Check http://www.xmfan.com for the many complaints of the XM subscribers.
Spanish-language music channels, which used to include tropical, reggaeton,
Latin love songs/oldies, and regional Mexican, have been slashed to only
one -- Caliente, a mainstream tropical channel of the sort that tops the
ratings in (surprise!) New York City, the center of Sirius' universe. Nobody
in NYC listens to that Mexican stuff, so nobody who matters does, right? The
fans of "old school" rap have lost their station. X Country, the Americana
station that aggressively promoted new artists, has been replaced by an
outlaw/trucker music channel that occasionally plays a Robert Earl Keen
song.
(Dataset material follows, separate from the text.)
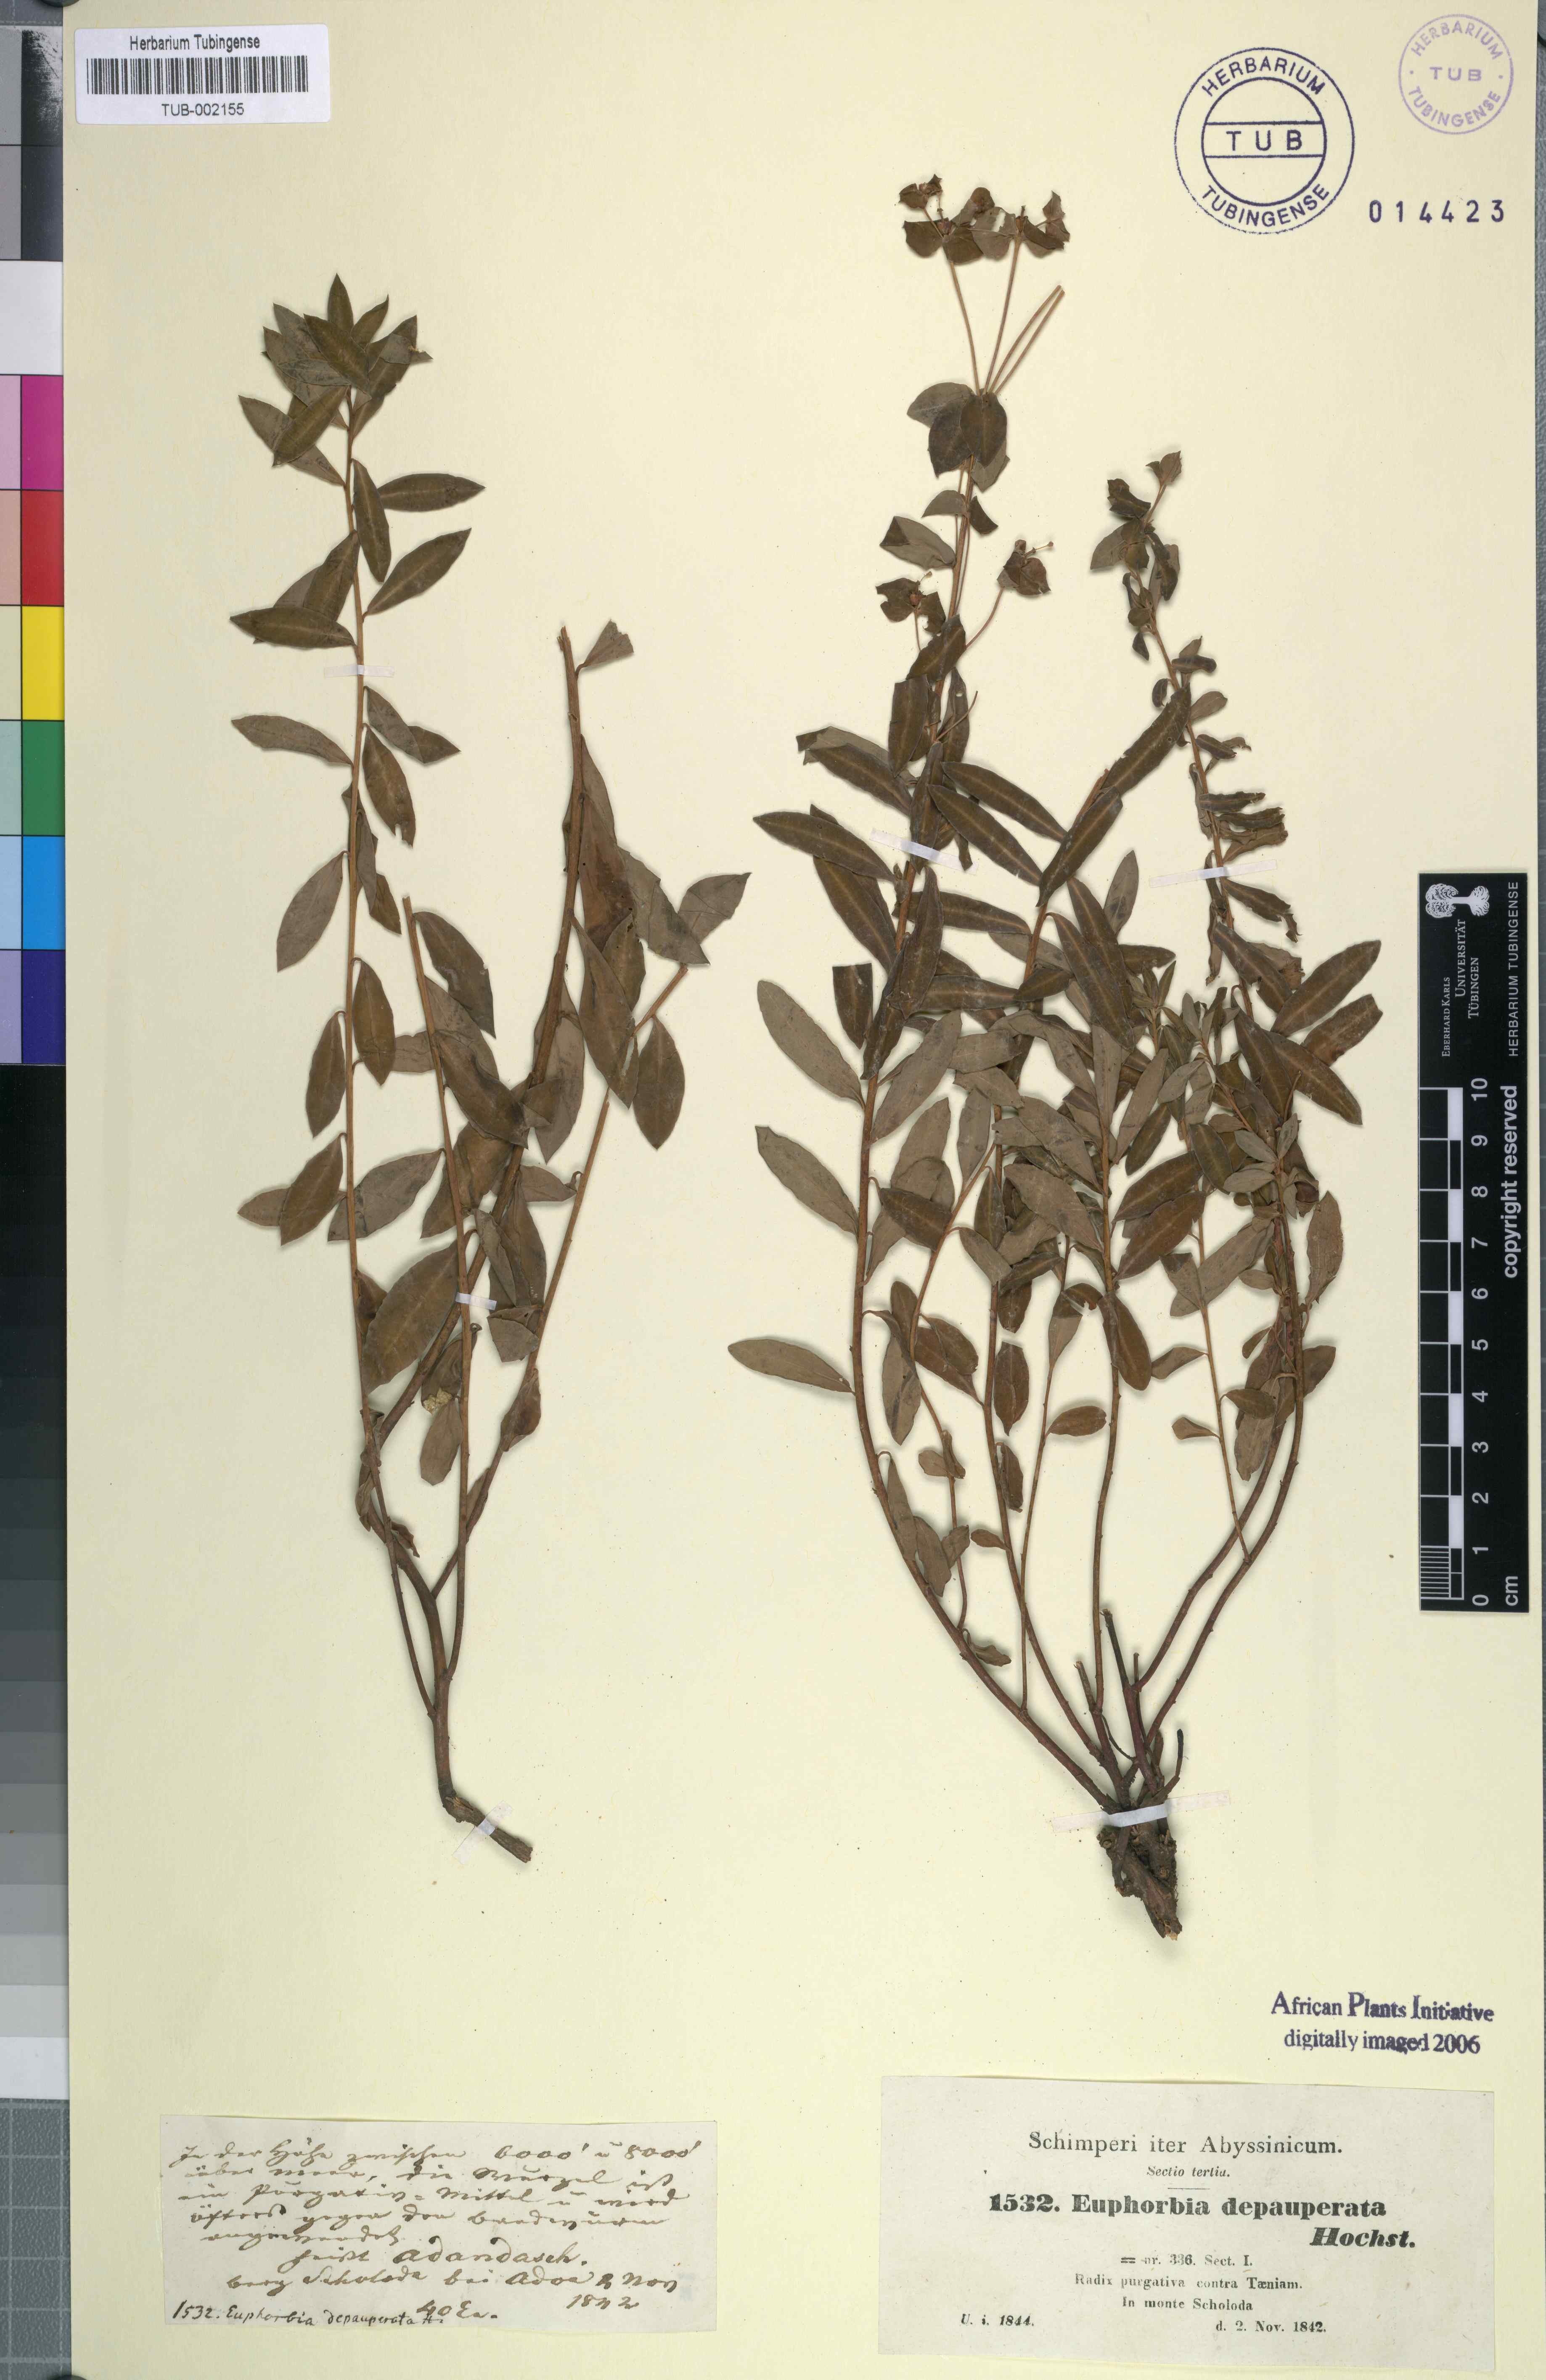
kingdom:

The wide-ranging Vox, which played opera to Gregorian chant to lieder
to spirituals, has been replaced by a "name" channel, Metropolitan Opera,
which plays little else but live and recorded operas from the Met.

The biggest complaint everyone seems to have, though, is the way Sirius XM
corporate decided to Pearl Harbor its customer base with these changes
rather than let them know what's coming. I'd imagine that's just following
the FM playbook, in which stations just flip from oldies to hip-hop at noon
while the old staff cleans out its desks under the eyes of company
rent-a-cops. Personally, I'm fine with most of the changes -- we've got a
great country oldies channel now (Roadhouse) in place of America, which had
an unbecoming anti-mainstream Nashville slant, and the Underground Garage
and Margaritaville channels are eclectic delights -- but there is definitely
dissatisfaction from both sat-radio constituencies.
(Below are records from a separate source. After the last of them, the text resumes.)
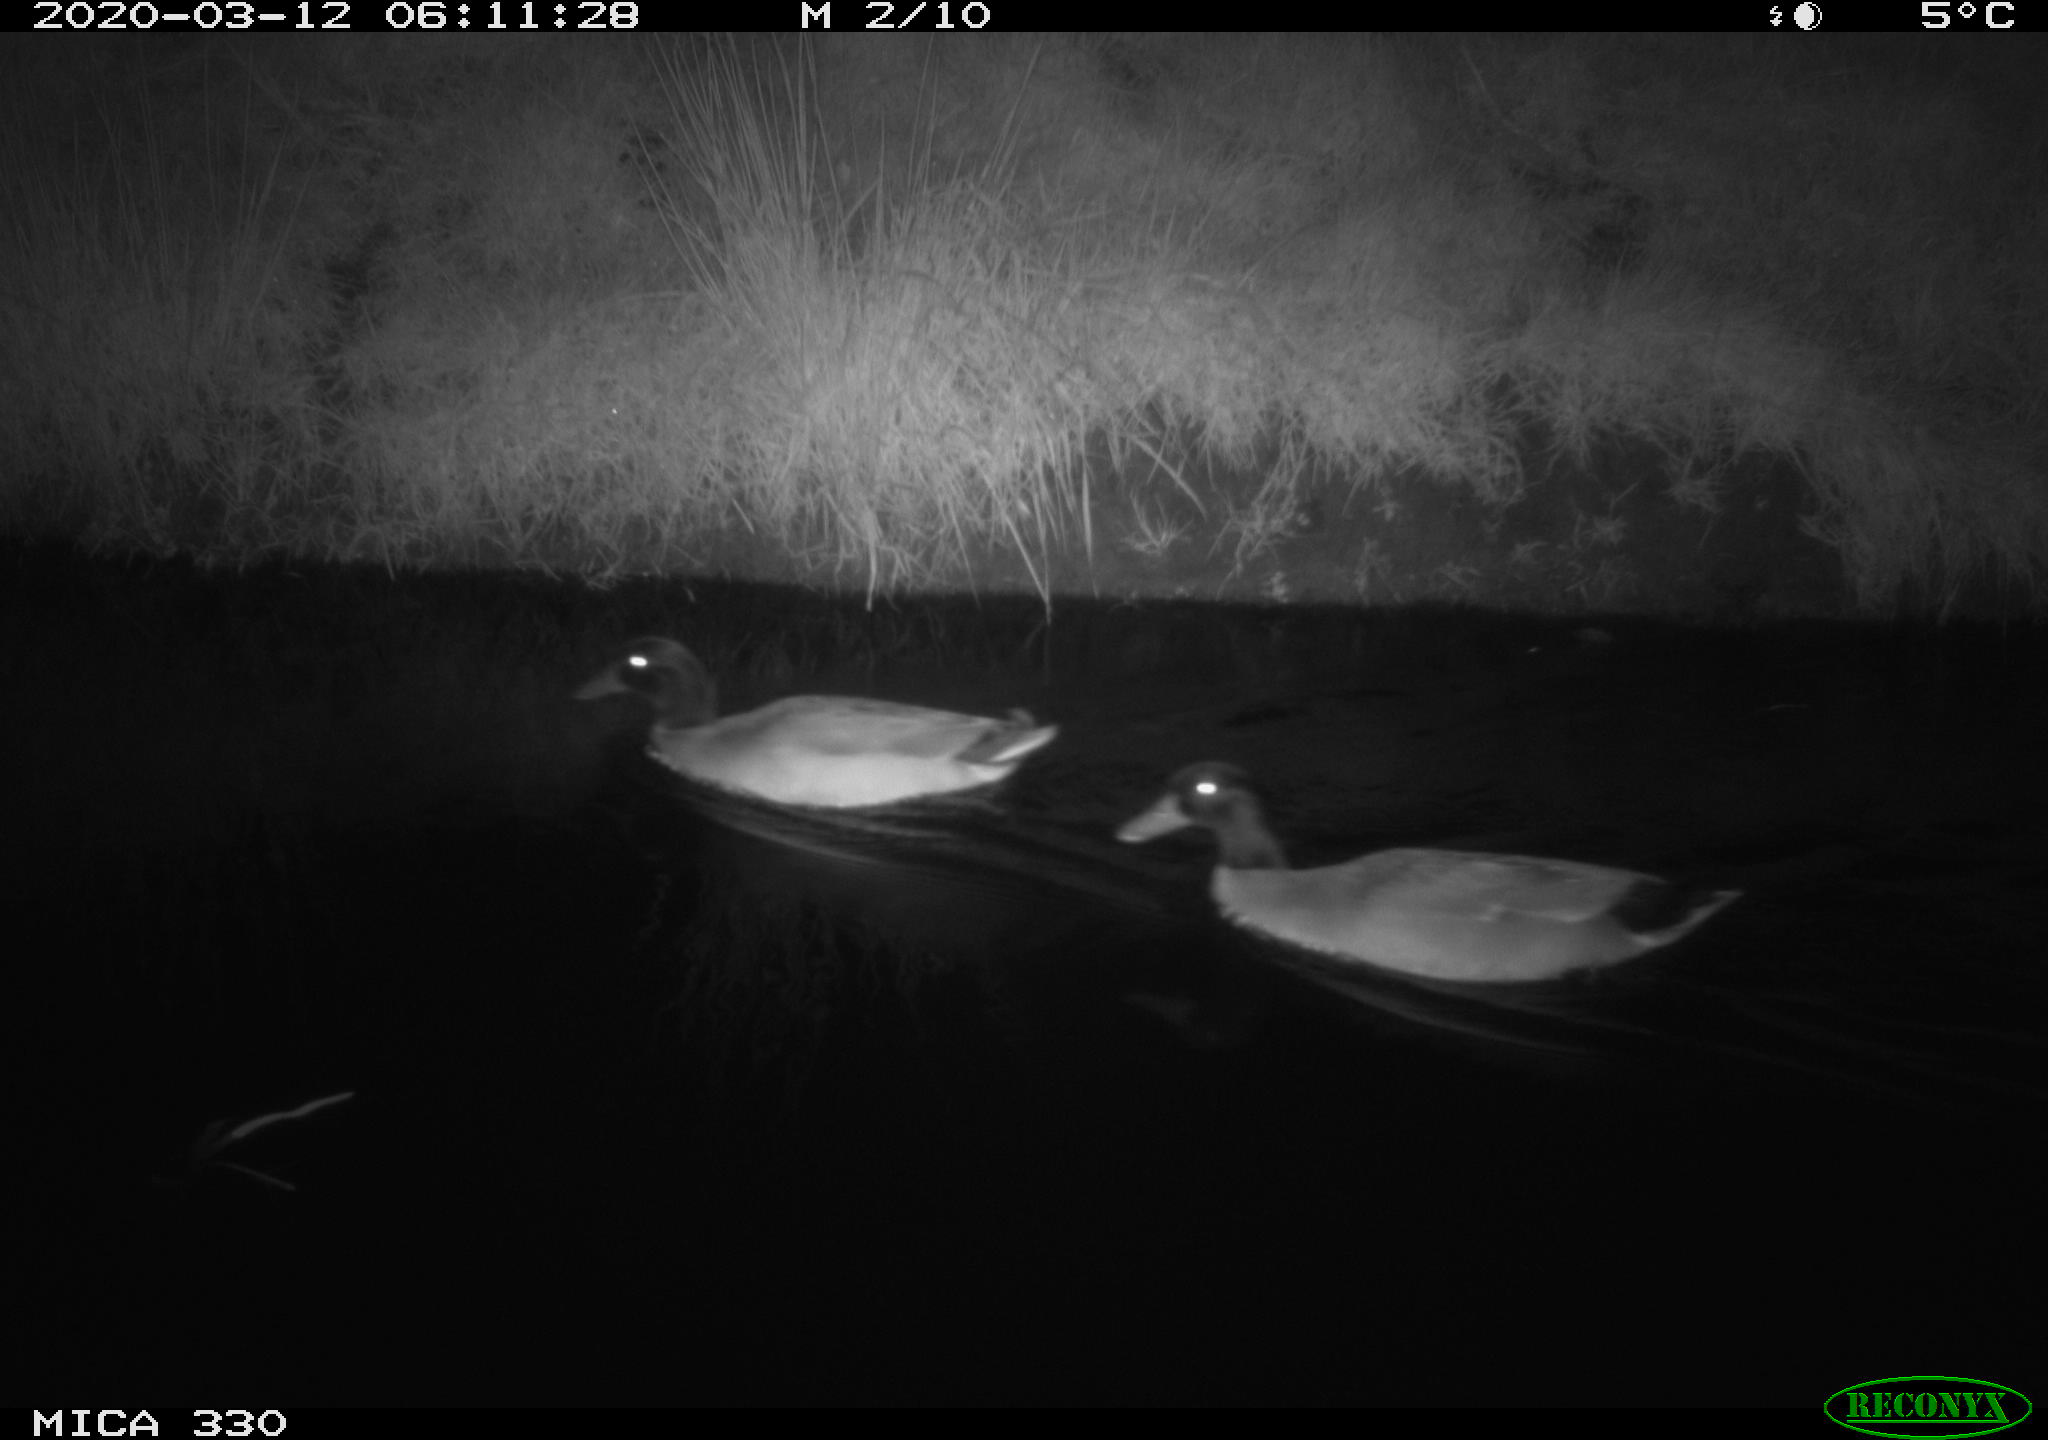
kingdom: Animalia
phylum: Chordata
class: Aves
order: Anseriformes
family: Anatidae
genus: Anas
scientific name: Anas platyrhynchos
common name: Mallard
I'm wondering whether Sirius XM will be able to afford its two big-money
sports contracts -- MLB (which so far has not allowed its content to be made
available on the Sirius side) and NFL (which is available on the XM side for
an added fee) -- with money so tight, and how much the loss of either or
both will impact subscriber numbers. I think everyone agrees that both
companies overreached and overestimated the public's willingness to pay for
radio, a medium that just isn't an important part of Joe Sixpack's life,
unlike TV. Could a downsized, mostly-music Sirius XM survive as a tightly
focused niche product, or would Wall Street totally abandon it?